Wednesday, May 20, 2009

Mustique Fiction

Never Assume

Jamie Freveletti is here today. She’s the author of Running from the Devil, a thriller about
chemist Emma Caldridge, who survives a plane crash in the Amazon—and that’s the least of her
worries. After the crash, Emma has to deal with hostage-taking guerillas, secret government
agents, and extraction teams.
Jamie and I met at Bouchercon in Madison, Wisconsin, my first b’con. I’ll always remember it—
for a variety of reasons, including that fact that Jamie graciously risked her car’s upholstery when
she offered to drive me and several other less sober people to one of the off-site events. Ah,
memories. But we don’t want to get sidetracked. Check out Jamie’s take on vacationing in the
West Indies, then pick up a copy of her book.

INSTRUCTIONS ▸
[a] Return the portion of the Jamie Freveletti blog post starting with "Jamie and I" and going on through "of her book.", copied word for word.
[b] Take the Jamie Freveletti blog post further, writing on from its final sentence.

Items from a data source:

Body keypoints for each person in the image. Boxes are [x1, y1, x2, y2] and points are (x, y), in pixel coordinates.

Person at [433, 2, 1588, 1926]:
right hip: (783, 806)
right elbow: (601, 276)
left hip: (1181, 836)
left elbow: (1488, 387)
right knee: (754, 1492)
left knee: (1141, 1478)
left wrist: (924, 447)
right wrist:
---
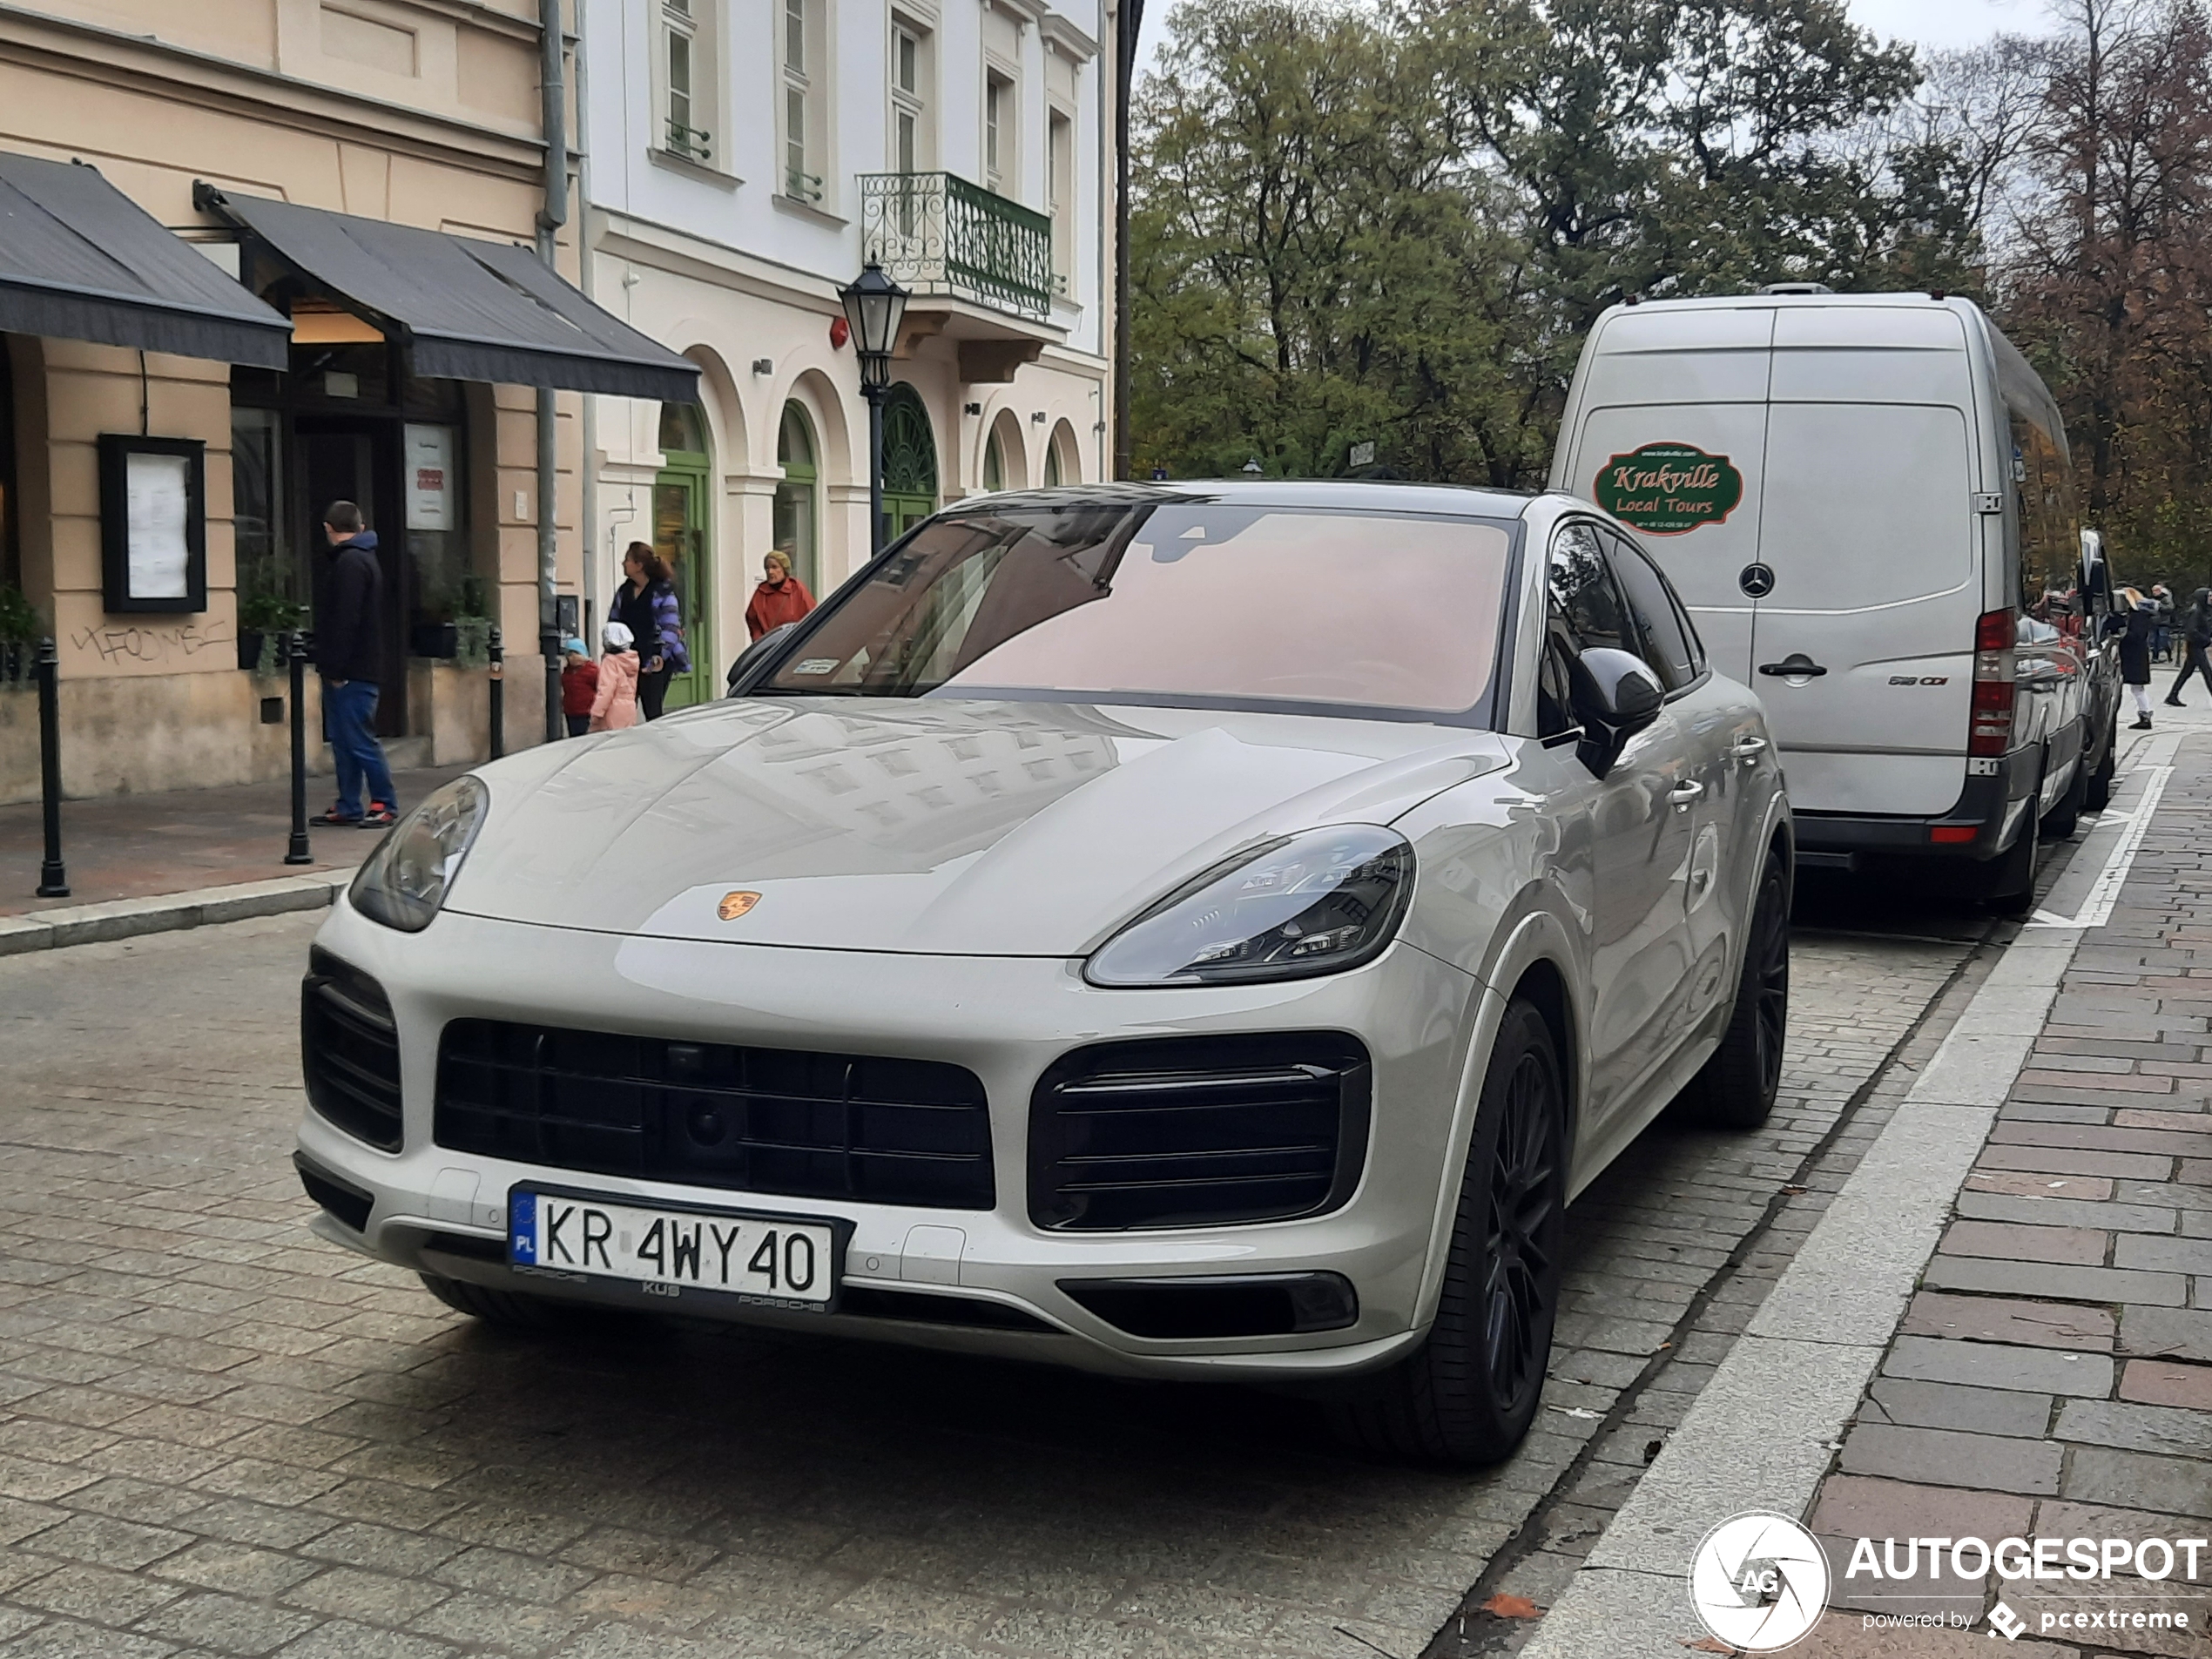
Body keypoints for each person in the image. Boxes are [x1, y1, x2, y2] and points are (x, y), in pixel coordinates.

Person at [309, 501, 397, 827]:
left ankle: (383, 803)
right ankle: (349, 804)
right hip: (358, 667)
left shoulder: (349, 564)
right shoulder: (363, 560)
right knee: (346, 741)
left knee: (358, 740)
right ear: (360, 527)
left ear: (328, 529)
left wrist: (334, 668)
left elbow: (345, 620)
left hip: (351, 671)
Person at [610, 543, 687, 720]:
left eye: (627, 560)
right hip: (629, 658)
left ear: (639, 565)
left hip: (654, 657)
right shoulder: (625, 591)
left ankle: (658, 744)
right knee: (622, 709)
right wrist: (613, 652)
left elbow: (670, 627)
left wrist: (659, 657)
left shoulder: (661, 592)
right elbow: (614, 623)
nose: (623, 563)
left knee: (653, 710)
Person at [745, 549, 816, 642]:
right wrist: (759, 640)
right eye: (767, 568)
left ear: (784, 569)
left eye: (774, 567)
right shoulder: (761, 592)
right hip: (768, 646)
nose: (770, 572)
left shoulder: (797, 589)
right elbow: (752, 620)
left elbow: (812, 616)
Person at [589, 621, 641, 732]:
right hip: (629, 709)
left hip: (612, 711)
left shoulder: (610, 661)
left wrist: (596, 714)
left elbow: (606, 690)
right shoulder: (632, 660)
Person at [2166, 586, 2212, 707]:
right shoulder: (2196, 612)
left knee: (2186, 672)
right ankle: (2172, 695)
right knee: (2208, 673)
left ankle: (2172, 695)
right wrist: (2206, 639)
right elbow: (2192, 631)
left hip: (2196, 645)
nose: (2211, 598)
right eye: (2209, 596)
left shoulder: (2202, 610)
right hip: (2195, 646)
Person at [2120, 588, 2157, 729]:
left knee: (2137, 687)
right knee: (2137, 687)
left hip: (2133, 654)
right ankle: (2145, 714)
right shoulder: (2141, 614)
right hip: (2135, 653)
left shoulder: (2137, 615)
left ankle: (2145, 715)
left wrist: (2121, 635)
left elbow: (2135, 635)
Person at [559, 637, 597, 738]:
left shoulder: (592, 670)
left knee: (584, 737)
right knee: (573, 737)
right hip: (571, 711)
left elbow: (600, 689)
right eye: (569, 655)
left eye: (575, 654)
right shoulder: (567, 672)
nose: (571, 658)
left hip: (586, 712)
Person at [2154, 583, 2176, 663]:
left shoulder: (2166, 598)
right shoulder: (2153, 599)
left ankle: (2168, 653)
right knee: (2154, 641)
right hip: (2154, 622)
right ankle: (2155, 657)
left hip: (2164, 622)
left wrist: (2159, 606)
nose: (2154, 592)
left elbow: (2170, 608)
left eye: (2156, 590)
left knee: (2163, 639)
---
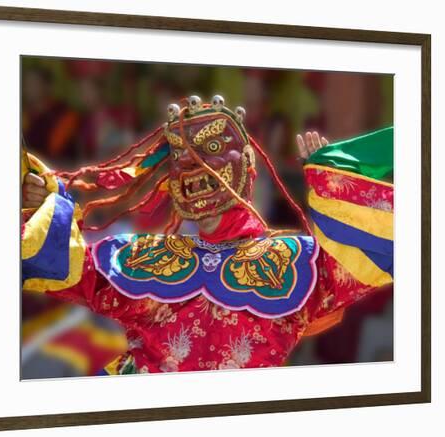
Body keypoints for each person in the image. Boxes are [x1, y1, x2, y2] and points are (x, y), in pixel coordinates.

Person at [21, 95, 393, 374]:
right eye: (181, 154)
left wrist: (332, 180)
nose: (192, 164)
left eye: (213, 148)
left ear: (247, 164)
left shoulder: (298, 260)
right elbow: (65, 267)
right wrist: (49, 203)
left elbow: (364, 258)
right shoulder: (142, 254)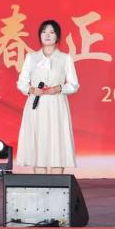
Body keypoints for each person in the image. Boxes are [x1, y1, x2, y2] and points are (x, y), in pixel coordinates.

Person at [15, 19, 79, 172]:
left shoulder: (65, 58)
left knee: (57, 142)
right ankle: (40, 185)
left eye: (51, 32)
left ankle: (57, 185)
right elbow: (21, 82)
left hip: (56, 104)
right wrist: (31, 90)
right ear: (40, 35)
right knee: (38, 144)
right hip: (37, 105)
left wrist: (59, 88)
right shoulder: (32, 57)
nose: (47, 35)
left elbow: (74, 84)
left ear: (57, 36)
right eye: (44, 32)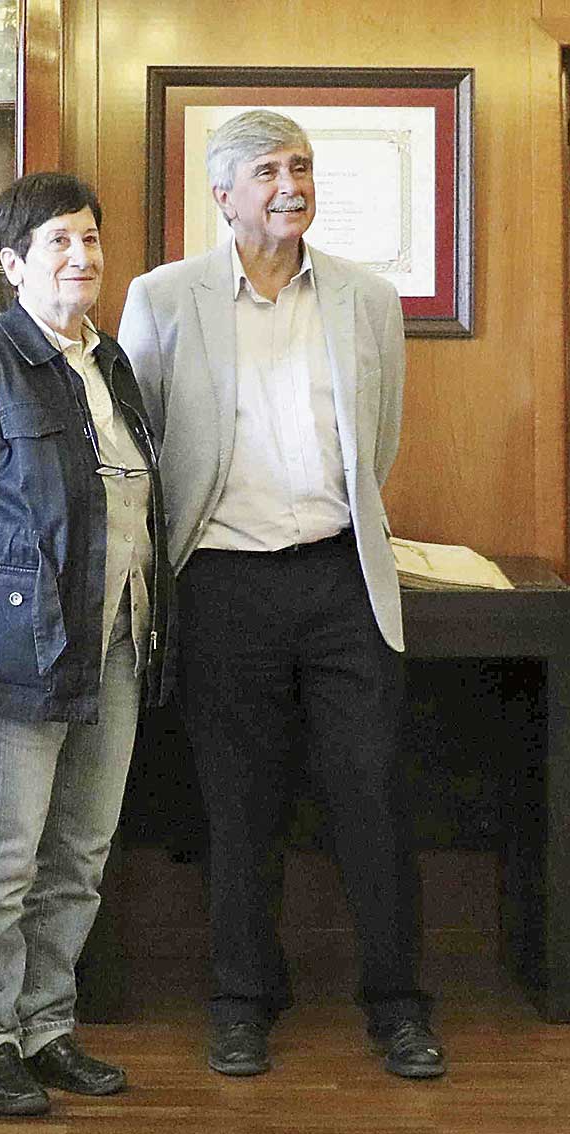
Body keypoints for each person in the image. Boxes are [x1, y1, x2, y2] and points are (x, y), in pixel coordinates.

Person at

WRITTEN RESPONSES ▸
[a]
Jamie and I met at Bouchercon in Madison, Wisconsin, my first b’con. I’ll always remember it—
for a variety of reasons, including that fact that Jamie graciously risked her car’s upholstery when
she offered to drive me and several other less sober people to one of the off-site events. Ah,
memories. But we don’t want to get sidetracked. Check out Jamie’s take on vacationing in the
West Indies, then pick up a copy of her book.

[b]
I love the title “Good Girls Kill.” What’s not to like about homicidal good girls? It’s a play on
character assumptions that I think we all make. A good girl would not kill–of course not. As a
writer it’s fun to mess with conventional character development. This messing has a basis in
reality, because real people often end up surprising us.
I once traveled to a remote island called Mustique. Located in a strip of islands called St. Vincent
and the Grenadines, it’s an enclave of the rich and famous. The bulk of the island’s inhabitants
are from England, because the original developer was a true English eccentric, known for
throwing his money away on wild parties and crazy schemes. The current residents are refined,
rather reserved people. Or so I thought.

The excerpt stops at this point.